Ella ya estaba agachando la cabeza para salir por la puerta arqueada y baja de la sala de las amatistas, cuando oyó que Arland la llamaba.
– ¿Mi señora?
Morrigan lo miró.
– Algunos pensamos que la diosa nos ha bendecido de verdad con vuestra presencia.
A Morrigan le dio un salto de alegría el corazón.
– Gracias, Arland -dijo. Después añadió impulsivamente-: Y que Adsagsona te bendiga por tu bondad.

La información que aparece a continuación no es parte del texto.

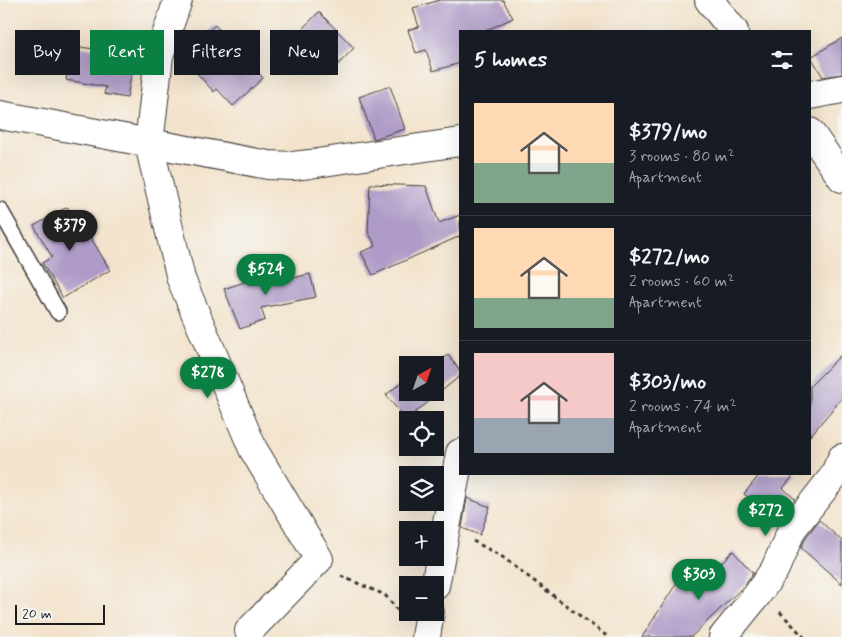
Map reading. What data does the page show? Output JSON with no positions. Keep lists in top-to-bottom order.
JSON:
{
  "scale_bar": "20 m",
  "north": "top right",
  "page": {
    "chip": [
      "Buy",
      "Rent",
      "Filters",
      "New"
    ],
    "heading": "5 homes",
    "list": [
      {
        "name": "$379/mo",
        "note": "3 rooms · 80 m² · Apartment"
      },
      {
        "name": "$272/mo",
        "note": "2 rooms · 60 m² · Apartment"
      },
      {
        "name": "$303/mo",
        "note": "2 rooms · 74 m² · Apartment"
      }
    ],
    "price": [
      "$379",
      "$524",
      "$278",
      "$272",
      "$303"
    ],
    "map_buttons": ["+", "−"],
    "scale": "20 m"
  }
}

Él todavía tenía la cabeza inclinada cuando ella salió al túnel. Se sentía mucho mejor que cuando había comenzado la exploración, y continuó casi a saltos por el camino que le marcaban los cristales. Estaba un poco mejor preparada para la belleza que encontró en la siguiente sala, pero de todos modos se quedó embobada mirando los cristales de color topacio que se volvían blancos en la base, y que estaban incrustados por todas las paredes y el techo. Le resultaban familiares, pero Morrigan no conseguía nombrarlos, así que posó una mano en la piedra.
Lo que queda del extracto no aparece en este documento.